- Aim of the task -
Please restate each entry that appears below word for word, without its pictures.

- Dataset excerpts -
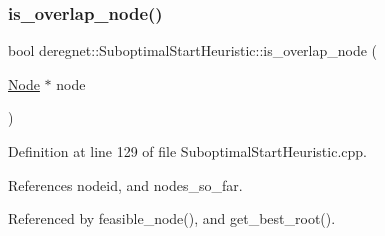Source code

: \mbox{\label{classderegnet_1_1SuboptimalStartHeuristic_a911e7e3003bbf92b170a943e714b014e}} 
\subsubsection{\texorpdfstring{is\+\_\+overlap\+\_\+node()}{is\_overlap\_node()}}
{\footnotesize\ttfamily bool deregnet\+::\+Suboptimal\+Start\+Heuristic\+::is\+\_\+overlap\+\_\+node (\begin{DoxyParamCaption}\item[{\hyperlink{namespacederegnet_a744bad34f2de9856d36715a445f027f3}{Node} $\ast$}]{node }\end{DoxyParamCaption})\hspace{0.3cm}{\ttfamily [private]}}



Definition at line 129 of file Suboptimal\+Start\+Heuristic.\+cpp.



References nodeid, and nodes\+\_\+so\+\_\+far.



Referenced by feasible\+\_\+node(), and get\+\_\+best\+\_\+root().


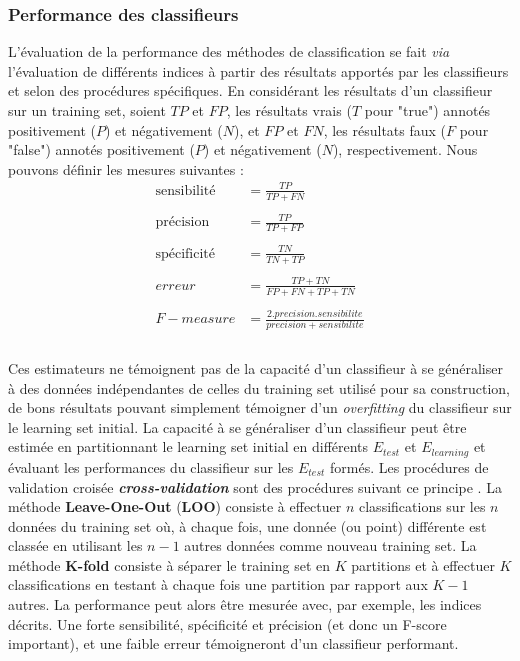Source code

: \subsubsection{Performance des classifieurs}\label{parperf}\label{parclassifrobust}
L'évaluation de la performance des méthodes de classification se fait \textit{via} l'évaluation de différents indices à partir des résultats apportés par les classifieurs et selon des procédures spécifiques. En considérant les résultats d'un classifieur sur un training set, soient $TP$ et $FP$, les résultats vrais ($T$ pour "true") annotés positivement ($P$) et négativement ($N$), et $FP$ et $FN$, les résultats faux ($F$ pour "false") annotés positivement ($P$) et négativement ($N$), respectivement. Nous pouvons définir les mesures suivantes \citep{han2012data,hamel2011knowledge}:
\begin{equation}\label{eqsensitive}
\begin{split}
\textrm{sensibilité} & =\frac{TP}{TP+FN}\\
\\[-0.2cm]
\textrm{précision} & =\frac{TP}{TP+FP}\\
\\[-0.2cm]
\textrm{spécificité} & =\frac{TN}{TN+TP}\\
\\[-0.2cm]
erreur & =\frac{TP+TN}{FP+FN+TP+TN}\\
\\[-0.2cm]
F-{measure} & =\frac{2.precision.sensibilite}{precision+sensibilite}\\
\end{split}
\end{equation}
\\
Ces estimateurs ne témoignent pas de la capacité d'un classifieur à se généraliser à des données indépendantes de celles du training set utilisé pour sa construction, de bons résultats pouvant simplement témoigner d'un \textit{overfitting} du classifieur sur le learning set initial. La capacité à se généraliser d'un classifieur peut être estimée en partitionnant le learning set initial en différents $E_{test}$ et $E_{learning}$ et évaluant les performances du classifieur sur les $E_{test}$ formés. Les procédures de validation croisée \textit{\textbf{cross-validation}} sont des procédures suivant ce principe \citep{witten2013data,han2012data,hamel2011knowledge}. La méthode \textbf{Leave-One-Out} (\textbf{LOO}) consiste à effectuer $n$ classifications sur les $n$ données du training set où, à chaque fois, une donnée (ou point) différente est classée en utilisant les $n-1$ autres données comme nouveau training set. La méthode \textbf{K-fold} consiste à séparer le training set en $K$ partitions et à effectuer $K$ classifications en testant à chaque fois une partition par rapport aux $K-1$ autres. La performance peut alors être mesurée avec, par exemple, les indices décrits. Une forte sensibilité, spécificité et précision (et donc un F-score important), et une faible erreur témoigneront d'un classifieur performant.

- Result -
Source code

: \mbox{\label{classderegnet_1_1SuboptimalStartHeuristic_a911e7e3003bbf92b170a943e714b014e}} 
\subsubsection{\texorpdfstring{is\+\_\+overlap\+\_\+node()}{is\_overlap\_node()}}
{\footnotesize\ttfamily bool deregnet\+::\+Suboptimal\+Start\+Heuristic\+::is\+\_\+overlap\+\_\+node (\begin{DoxyParamCaption}\item[{\hyperlink{namespacederegnet_a744bad34f2de9856d36715a445f027f3}{Node} $\ast$}]{node }\end{DoxyParamCaption})\hspace{0.3cm}{\ttfamily [private]}}



Definition at line 129 of file Suboptimal\+Start\+Heuristic.\+cpp.



References nodeid, and nodes\+\_\+so\+\_\+far.



Referenced by feasible\+\_\+node(), and get\+\_\+best\+\_\+root().


Source code

: \subsubsection{Performance des classifieurs}\label{parperf}\label{parclassifrobust}
L'évaluation de la performance des méthodes de classification se fait \textit{via} l'évaluation de différents indices à partir des résultats apportés par les classifieurs et selon des procédures spécifiques. En considérant les résultats d'un classifieur sur un training set, soient $TP$ et $FP$, les résultats vrais ($T$ pour "true") annotés positivement ($P$) et négativement ($N$), et $FP$ et $FN$, les résultats faux ($F$ pour "false") annotés positivement ($P$) et négativement ($N$), respectivement. Nous pouvons définir les mesures suivantes \citep{han2012data,hamel2011knowledge}:
\begin{equation}\label{eqsensitive}
\begin{split}
\textrm{sensibilité} & =\frac{TP}{TP+FN}\\
\\[-0.2cm]
\textrm{précision} & =\frac{TP}{TP+FP}\\
\\[-0.2cm]
\textrm{spécificité} & =\frac{TN}{TN+TP}\\
\\[-0.2cm]
erreur & =\frac{TP+TN}{FP+FN+TP+TN}\\
\\[-0.2cm]
F-{measure} & =\frac{2.precision.sensibilite}{precision+sensibilite}\\
\end{split}
\end{equation}
\\
Ces estimateurs ne témoignent pas de la capacité d'un classifieur à se généraliser à des données indépendantes de celles du training set utilisé pour sa construction, de bons résultats pouvant simplement témoigner d'un \textit{overfitting} du classifieur sur le learning set initial. La capacité à se généraliser d'un classifieur peut être estimée en partitionnant le learning set initial en différents $E_{test}$ et $E_{learning}$ et évaluant les performances du classifieur sur les $E_{test}$ formés. Les procédures de validation croisée \textit{\textbf{cross-validation}} sont des procédures suivant ce principe \citep{witten2013data,han2012data,hamel2011knowledge}. La méthode \textbf{Leave-One-Out} (\textbf{LOO}) consiste à effectuer $n$ classifications sur les $n$ données du training set où, à chaque fois, une donnée (ou point) différente est classée en utilisant les $n-1$ autres données comme nouveau training set. La méthode \textbf{K-fold} consiste à séparer le training set en $K$ partitions et à effectuer $K$ classifications en testant à chaque fois une partition par rapport aux $K-1$ autres. La performance peut alors être mesurée avec, par exemple, les indices décrits. Une forte sensibilité, spécificité et précision (et donc un F-score important), et une faible erreur témoigneront d'un classifieur performant.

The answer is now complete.